* DIRECTIVE
Reproduce the listing below verbatim, omitting the pictures.

:::

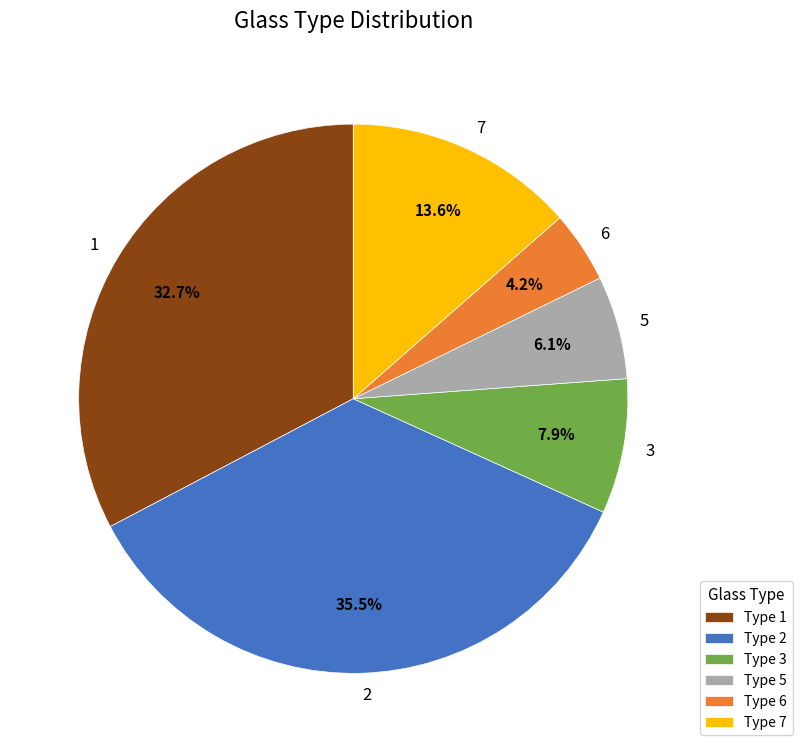

Count the number of slices in the pie.

6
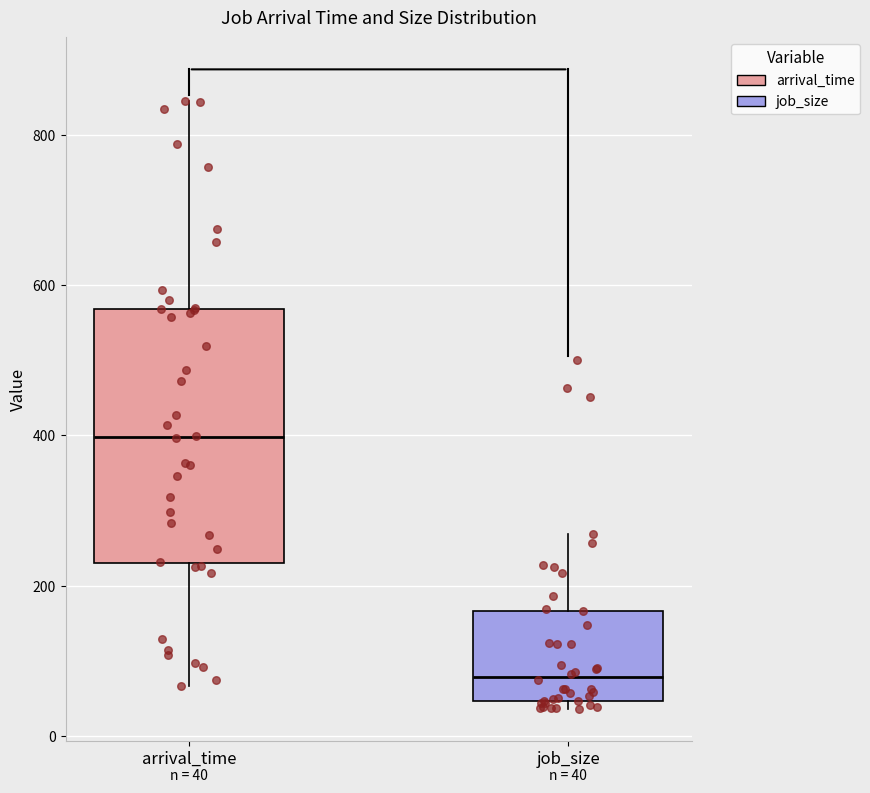

Which box's median line is the lowest?

job_size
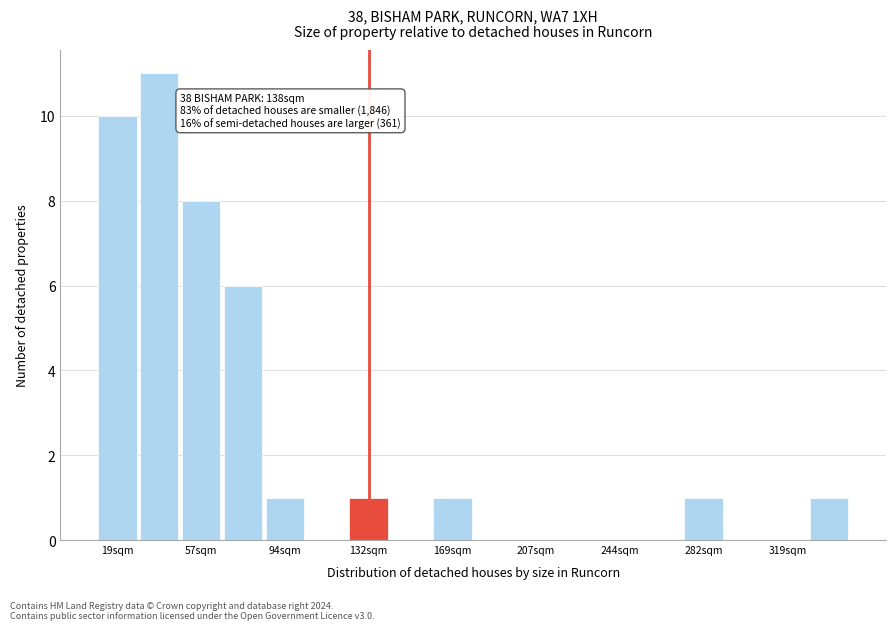

Read against the x-axis, roughly where is the centre of the tallest bar?

40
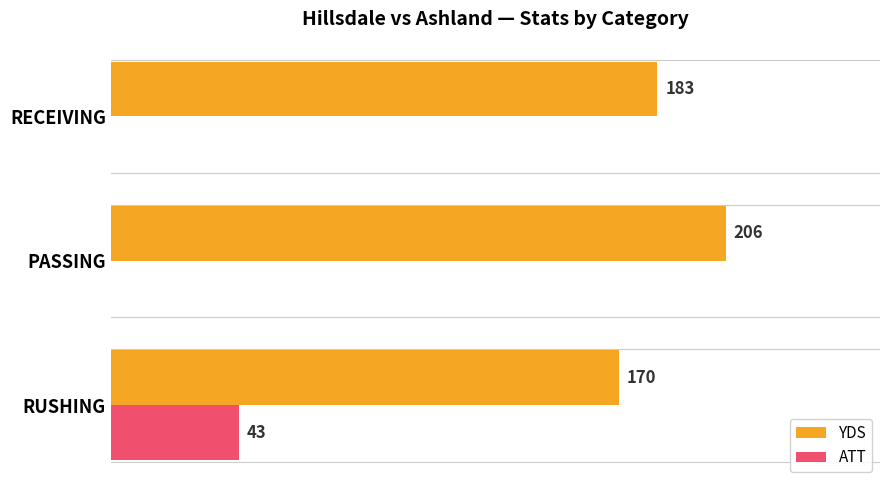

At which category does the chart reach its peak across all series?

PASSING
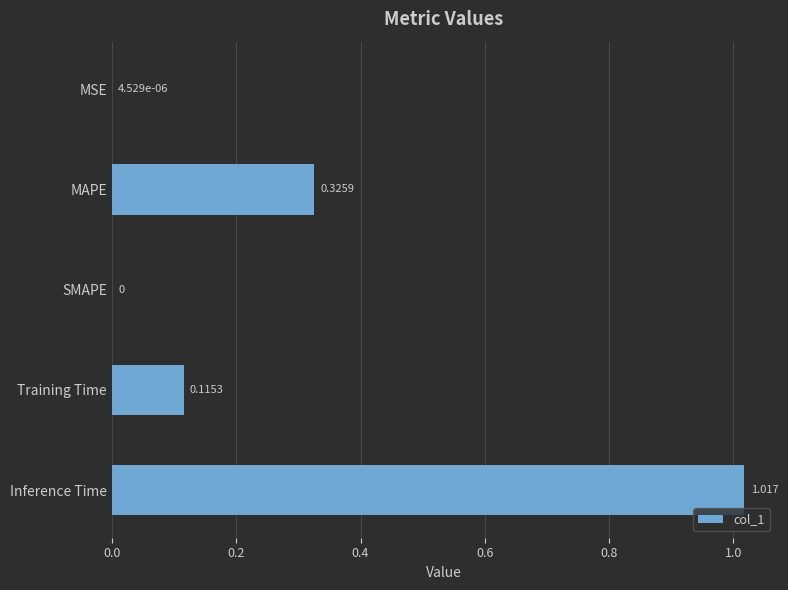

At which category does the chart reach its peak across all series?

Inference Time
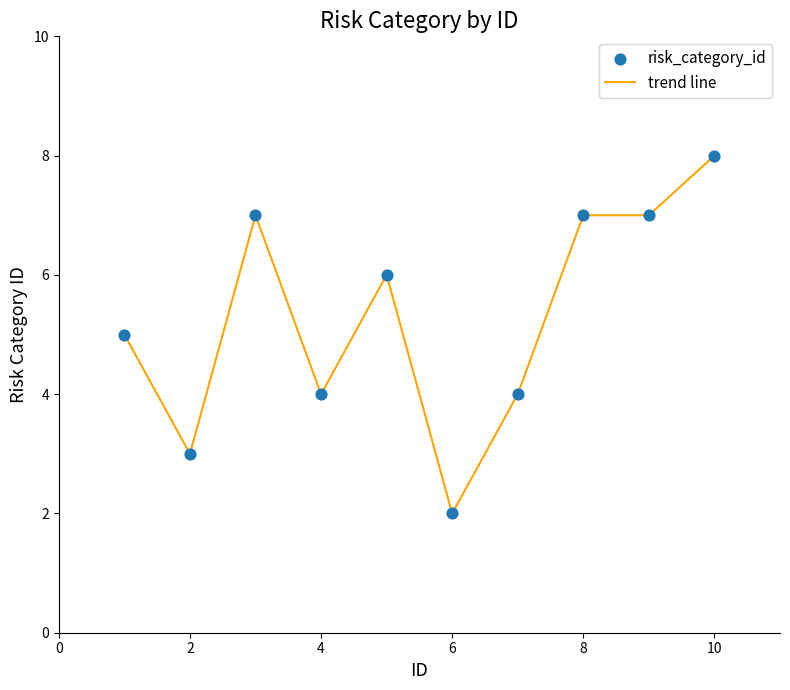

What is the difference between the maximum and minimum values?

6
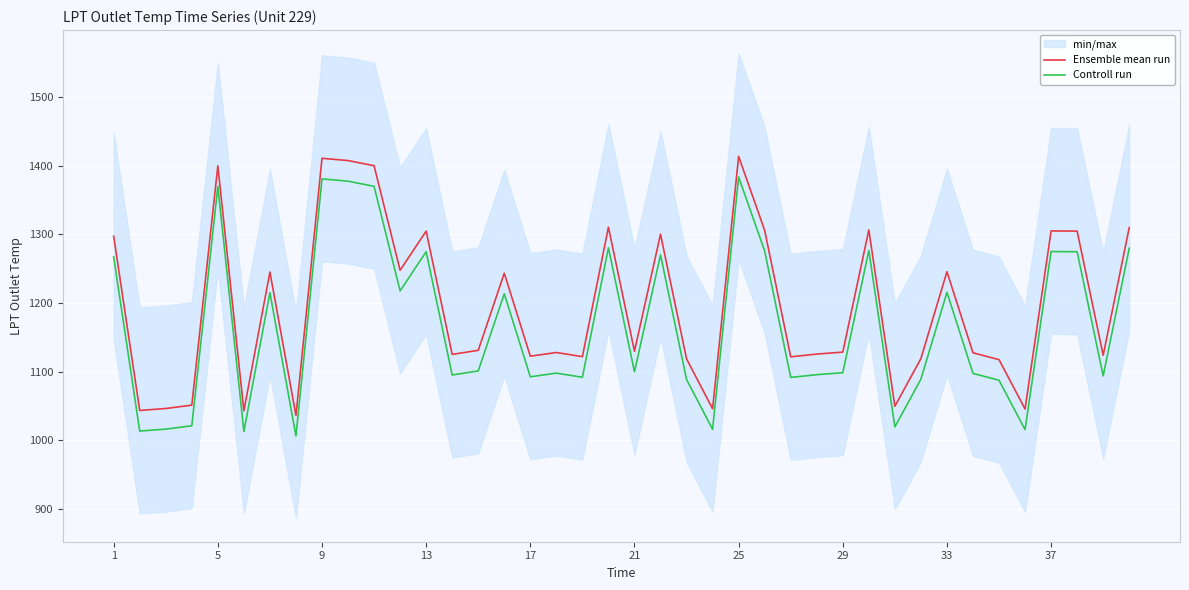

True or false: Ensemble mean run and Controll run intersect in this chart.

False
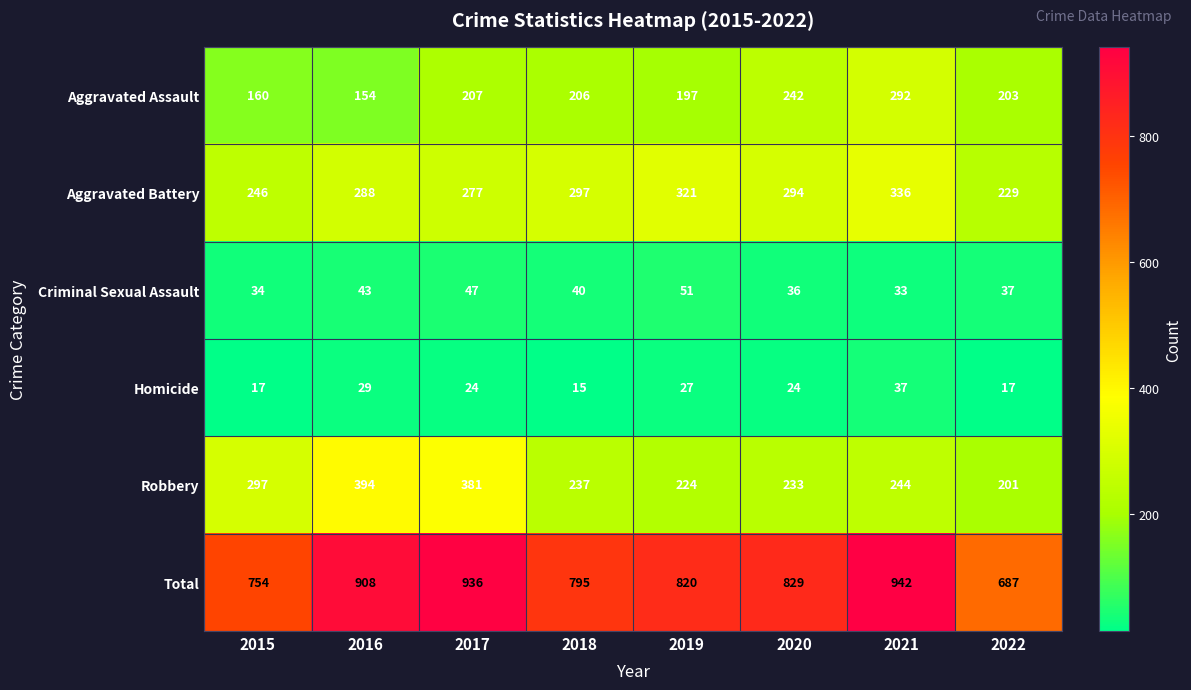

What is the smallest value displayed?

15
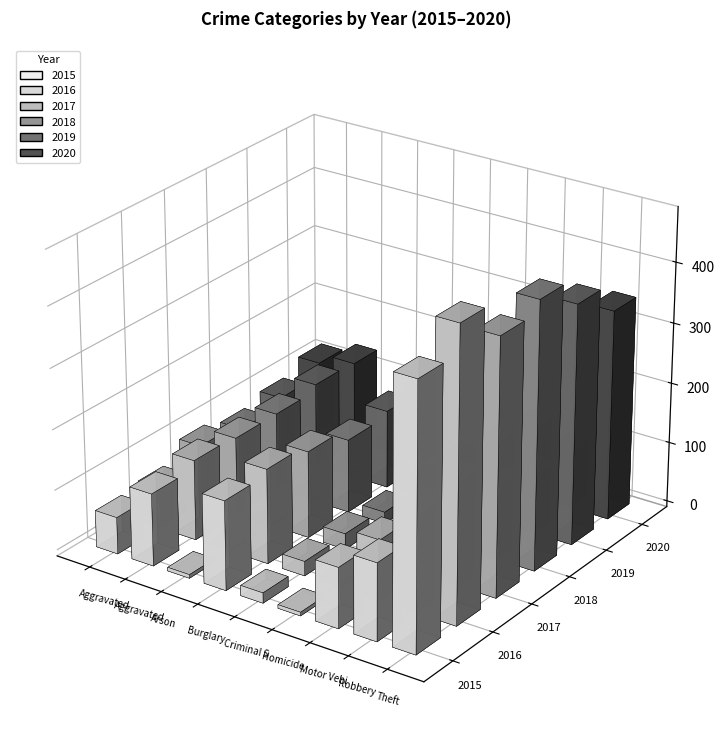

Which series has the widest spread of values?

2016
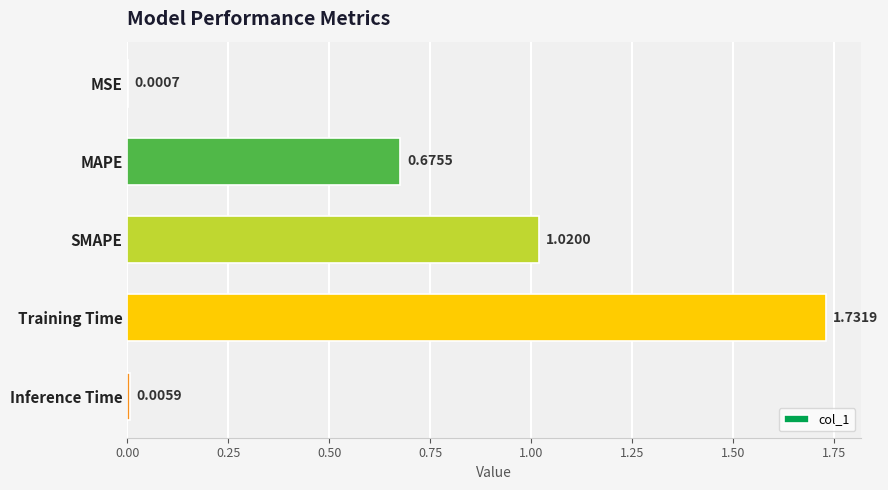

Between MAPE and Training Time, which is larger?

Training Time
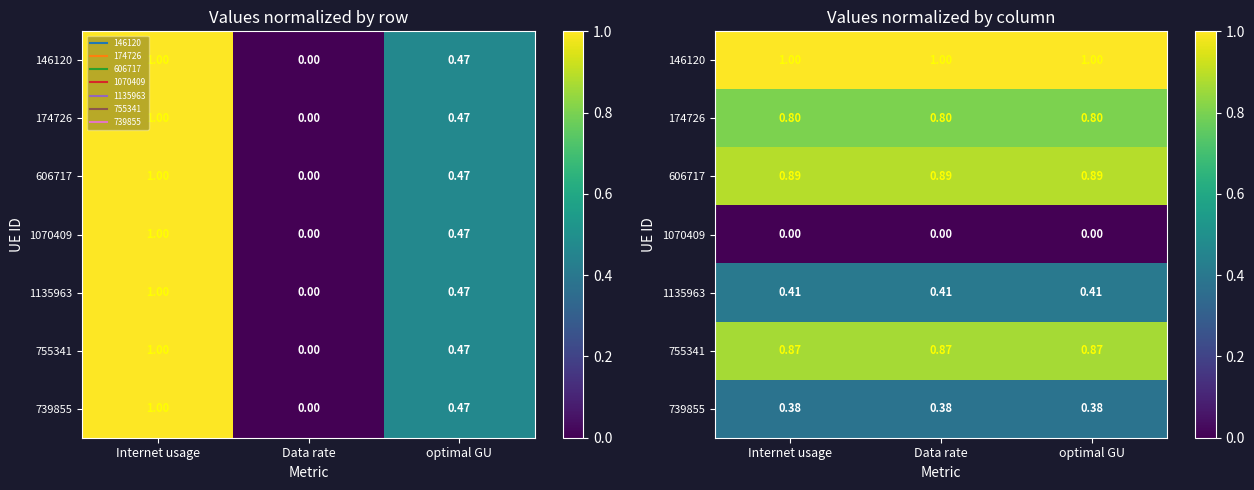

At which label does 1070409 reach its peak?

Internet usage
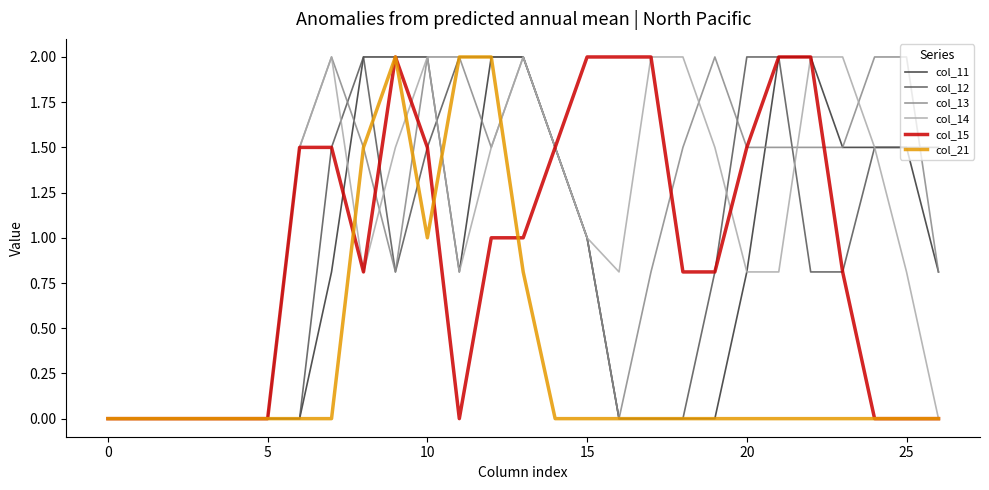

Which series ends up on top after the final intersection of col_11 and col_12?

col_12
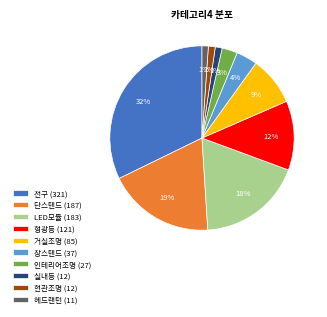

To the nearest percent, what is the average slice percentage?

10%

:::

* ANSWER SPACE
Count the number of slices in the pie.

6

Which box's median line is the lowest?

job_size

Read against the x-axis, roughly where is the centre of the tallest bar?

40

At which category does the chart reach its peak across all series?

PASSING

At which category does the chart reach its peak across all series?

Inference Time

What is the difference between the maximum and minimum values?

6

True or false: Ensemble mean run and Controll run intersect in this chart.

False

What is the smallest value displayed?

15

Which series has the widest spread of values?

2016

Between MAPE and Training Time, which is larger?

Training Time

At which label does 1070409 reach its peak?

Internet usage

Which series ends up on top after the final intersection of col_11 and col_12?

col_12

To the nearest percent, what is the average slice percentage?

10%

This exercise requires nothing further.